Task instructions
Rewrite the data below, replacing every occurrence of "res" with "response" and changing nothing else.

The input
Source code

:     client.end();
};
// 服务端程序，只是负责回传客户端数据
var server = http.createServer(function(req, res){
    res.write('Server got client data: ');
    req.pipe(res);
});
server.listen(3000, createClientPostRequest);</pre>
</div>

Response
Source code

:     client.end();
};
// 服务端程序，只是负责回传客户端数据
var server = http.createServer(function(req, response){
    response.write('Server got client data: ');
    req.pipe(response);
});
server.listen(3000, createClientPostRequest);</pre>
</div>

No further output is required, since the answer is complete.